RECORDS SUPPLIED:
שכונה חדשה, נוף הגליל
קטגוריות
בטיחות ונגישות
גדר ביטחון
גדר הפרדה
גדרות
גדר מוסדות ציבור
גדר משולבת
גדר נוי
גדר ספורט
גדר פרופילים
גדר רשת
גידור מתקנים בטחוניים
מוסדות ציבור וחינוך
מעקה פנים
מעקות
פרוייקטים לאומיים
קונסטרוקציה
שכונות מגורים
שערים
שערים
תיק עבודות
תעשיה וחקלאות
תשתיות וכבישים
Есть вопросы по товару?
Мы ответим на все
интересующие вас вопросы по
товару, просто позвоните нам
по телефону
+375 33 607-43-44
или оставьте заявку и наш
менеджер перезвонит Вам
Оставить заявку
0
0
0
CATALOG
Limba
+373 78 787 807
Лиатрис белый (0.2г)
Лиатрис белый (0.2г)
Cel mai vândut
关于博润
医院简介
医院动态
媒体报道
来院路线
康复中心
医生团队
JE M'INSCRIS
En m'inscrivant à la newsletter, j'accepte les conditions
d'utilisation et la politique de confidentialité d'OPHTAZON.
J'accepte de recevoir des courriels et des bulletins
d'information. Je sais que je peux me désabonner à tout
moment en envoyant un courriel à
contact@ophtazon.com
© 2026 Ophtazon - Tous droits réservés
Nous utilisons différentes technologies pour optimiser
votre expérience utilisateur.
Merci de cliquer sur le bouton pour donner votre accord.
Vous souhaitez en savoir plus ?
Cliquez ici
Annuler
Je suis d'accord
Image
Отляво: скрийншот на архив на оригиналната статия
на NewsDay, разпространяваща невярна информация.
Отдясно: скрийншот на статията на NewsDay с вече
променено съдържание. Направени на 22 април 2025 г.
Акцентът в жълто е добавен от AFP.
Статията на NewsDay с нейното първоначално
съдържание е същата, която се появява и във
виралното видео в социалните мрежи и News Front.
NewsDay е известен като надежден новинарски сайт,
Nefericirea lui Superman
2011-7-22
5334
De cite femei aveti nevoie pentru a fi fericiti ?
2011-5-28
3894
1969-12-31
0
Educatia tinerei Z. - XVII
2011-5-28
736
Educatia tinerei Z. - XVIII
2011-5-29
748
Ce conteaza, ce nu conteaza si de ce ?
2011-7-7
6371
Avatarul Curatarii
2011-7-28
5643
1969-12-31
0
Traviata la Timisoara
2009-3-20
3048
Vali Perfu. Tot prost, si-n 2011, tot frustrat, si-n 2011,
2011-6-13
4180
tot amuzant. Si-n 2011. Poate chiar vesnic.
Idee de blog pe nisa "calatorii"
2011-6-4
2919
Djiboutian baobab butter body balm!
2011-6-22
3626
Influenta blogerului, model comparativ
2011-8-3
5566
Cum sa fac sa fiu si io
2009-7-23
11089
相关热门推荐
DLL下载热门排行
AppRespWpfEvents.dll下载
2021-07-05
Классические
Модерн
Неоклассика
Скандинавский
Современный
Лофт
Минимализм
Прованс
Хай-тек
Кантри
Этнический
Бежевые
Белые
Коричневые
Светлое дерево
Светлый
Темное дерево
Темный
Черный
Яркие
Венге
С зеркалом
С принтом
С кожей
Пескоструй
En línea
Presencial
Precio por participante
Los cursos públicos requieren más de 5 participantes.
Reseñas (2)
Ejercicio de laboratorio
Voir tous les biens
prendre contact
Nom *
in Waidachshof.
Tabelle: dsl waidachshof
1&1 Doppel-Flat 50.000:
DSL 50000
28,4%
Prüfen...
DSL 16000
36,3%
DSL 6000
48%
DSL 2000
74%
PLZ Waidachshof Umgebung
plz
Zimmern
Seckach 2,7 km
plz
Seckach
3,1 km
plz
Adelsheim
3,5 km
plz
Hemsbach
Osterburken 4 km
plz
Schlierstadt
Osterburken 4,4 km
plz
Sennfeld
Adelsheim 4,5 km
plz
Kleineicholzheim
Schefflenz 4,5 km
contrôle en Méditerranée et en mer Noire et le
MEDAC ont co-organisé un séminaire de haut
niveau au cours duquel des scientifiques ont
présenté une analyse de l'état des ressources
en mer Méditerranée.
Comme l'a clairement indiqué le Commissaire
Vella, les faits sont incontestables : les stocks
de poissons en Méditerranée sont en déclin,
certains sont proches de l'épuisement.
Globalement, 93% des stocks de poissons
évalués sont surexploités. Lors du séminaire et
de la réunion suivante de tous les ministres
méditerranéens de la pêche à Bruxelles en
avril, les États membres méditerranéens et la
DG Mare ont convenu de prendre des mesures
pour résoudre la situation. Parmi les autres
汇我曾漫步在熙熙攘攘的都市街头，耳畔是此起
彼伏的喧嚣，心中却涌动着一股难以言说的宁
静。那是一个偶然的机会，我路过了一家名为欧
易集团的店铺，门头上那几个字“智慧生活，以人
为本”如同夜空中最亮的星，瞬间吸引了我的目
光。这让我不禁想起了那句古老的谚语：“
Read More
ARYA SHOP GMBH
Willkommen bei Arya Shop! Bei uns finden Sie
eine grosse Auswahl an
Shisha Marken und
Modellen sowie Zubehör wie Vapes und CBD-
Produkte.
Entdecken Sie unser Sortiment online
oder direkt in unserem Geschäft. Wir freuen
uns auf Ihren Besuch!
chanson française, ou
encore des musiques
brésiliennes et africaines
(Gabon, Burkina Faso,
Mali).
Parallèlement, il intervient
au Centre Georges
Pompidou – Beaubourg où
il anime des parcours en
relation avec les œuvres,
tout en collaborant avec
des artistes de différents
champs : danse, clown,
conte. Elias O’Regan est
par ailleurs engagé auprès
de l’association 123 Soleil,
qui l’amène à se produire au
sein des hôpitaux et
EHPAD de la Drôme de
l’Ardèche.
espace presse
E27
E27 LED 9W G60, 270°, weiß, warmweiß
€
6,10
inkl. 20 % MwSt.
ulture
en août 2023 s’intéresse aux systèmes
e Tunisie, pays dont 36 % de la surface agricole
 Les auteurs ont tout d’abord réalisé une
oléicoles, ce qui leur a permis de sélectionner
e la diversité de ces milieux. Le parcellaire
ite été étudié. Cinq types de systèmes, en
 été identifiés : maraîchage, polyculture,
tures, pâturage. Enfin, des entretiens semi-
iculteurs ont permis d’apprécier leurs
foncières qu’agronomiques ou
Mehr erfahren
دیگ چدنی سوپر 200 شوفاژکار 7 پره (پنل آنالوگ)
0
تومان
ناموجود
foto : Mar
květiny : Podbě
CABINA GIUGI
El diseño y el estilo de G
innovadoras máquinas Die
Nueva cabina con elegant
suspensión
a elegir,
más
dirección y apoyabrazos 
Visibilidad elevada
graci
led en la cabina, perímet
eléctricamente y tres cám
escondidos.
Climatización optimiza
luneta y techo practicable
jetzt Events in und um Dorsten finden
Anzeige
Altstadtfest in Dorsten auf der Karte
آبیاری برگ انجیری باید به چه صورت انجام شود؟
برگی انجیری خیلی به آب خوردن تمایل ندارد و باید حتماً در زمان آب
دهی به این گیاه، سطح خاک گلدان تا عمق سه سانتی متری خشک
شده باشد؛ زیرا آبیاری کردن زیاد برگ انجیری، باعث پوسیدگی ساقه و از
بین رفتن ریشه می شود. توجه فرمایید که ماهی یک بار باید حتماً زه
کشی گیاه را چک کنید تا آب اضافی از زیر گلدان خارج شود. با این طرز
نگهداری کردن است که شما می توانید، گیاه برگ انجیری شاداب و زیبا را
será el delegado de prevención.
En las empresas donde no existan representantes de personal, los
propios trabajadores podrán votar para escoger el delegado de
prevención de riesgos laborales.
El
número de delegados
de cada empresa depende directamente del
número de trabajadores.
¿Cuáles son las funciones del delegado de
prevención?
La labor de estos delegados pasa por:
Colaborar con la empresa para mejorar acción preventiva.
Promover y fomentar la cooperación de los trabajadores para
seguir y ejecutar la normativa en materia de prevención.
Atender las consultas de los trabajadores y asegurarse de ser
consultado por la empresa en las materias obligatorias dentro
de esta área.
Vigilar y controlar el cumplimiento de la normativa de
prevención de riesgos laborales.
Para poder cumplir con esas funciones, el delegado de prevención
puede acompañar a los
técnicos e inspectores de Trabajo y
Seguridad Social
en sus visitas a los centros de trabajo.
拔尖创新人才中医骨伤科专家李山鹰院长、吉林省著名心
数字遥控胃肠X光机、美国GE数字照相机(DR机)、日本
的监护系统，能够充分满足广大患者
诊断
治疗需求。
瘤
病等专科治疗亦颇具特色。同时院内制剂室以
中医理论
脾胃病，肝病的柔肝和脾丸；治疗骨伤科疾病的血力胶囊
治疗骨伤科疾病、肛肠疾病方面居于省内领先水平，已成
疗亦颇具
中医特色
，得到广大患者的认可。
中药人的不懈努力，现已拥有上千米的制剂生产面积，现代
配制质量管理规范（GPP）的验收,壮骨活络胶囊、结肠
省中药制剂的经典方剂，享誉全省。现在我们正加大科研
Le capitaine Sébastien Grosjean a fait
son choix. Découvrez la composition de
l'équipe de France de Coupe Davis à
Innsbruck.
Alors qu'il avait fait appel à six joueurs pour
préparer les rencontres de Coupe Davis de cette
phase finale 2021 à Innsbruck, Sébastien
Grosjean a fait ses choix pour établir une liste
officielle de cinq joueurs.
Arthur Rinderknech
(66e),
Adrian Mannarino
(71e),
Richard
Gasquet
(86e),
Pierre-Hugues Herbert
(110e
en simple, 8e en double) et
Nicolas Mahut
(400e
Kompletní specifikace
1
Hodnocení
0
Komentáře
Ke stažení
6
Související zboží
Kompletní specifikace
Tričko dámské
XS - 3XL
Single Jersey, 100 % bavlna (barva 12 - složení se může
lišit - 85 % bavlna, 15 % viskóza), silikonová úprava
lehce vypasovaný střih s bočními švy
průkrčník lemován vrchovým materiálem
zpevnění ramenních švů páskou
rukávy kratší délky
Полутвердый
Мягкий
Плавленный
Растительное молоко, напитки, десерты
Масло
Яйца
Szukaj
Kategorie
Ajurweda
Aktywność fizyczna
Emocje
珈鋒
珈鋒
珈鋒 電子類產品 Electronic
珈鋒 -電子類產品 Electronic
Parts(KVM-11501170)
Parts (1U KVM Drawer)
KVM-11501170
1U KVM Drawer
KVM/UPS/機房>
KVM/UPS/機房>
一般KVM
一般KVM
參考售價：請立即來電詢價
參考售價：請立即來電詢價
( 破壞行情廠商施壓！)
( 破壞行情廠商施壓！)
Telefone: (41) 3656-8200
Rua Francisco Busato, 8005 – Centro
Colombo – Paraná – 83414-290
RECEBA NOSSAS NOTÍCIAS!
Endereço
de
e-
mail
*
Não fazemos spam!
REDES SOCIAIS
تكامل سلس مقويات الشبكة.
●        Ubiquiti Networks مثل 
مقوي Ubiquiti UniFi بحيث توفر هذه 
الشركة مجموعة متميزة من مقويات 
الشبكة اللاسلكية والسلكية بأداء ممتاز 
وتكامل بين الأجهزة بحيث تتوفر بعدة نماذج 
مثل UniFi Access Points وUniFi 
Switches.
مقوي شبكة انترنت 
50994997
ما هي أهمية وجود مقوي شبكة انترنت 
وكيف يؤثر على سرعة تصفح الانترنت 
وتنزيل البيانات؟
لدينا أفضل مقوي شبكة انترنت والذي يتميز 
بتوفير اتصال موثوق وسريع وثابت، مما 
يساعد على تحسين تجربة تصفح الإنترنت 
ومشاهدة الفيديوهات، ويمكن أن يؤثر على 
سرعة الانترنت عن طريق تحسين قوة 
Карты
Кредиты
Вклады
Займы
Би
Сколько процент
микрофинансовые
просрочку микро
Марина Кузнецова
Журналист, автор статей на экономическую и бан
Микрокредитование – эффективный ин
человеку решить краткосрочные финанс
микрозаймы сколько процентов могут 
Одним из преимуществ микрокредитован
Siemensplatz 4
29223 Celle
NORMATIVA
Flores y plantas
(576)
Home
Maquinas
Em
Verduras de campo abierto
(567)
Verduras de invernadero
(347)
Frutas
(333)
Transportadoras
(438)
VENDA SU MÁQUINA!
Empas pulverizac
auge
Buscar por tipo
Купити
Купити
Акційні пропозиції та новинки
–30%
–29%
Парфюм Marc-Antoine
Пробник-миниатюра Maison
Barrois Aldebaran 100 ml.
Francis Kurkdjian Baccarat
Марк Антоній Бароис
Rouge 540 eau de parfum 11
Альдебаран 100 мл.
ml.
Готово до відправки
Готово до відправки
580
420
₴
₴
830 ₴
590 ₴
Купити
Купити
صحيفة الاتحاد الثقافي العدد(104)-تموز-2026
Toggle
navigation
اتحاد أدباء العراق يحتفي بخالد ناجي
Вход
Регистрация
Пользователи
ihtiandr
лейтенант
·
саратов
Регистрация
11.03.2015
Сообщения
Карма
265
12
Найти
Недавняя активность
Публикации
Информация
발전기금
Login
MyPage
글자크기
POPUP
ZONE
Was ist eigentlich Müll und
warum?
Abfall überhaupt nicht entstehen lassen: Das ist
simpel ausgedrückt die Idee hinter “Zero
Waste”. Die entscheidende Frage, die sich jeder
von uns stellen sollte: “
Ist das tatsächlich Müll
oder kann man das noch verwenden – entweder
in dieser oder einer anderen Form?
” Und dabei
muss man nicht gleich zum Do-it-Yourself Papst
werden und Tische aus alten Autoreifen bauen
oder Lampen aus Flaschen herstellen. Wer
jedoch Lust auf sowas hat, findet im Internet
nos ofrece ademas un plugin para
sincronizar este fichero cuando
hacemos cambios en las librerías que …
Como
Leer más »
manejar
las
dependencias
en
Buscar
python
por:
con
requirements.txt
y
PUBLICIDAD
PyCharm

TRY IT:
In the entries above, find the line with "Акцентът в жълто е добавен от AFP." and the line with "tot amuzant. Si-n 2011. Poate chiar vesnic.", then restate word for word both of them and every line between, with nothing more.

ANSWER TO THE EXERCISE:
Акцентът в жълто е добавен от AFP.
Статията на NewsDay с нейното първоначално
съдържание е същата, която се появява и във
виралното видео в социалните мрежи и News Front.
NewsDay е известен като надежден новинарски сайт,
Nefericirea lui Superman
2011-7-22
5334
De cite femei aveti nevoie pentru a fi fericiti ?
2011-5-28
3894
1969-12-31
0
Educatia tinerei Z. - XVII
2011-5-28
736
Educatia tinerei Z. - XVIII
2011-5-29
748
Ce conteaza, ce nu conteaza si de ce ?
2011-7-7
6371
Avatarul Curatarii
2011-7-28
5643
1969-12-31
0
Traviata la Timisoara
2009-3-20
3048
Vali Perfu. Tot prost, si-n 2011, tot frustrat, si-n 2011,
2011-6-13
4180
tot amuzant. Si-n 2011. Poate chiar vesnic.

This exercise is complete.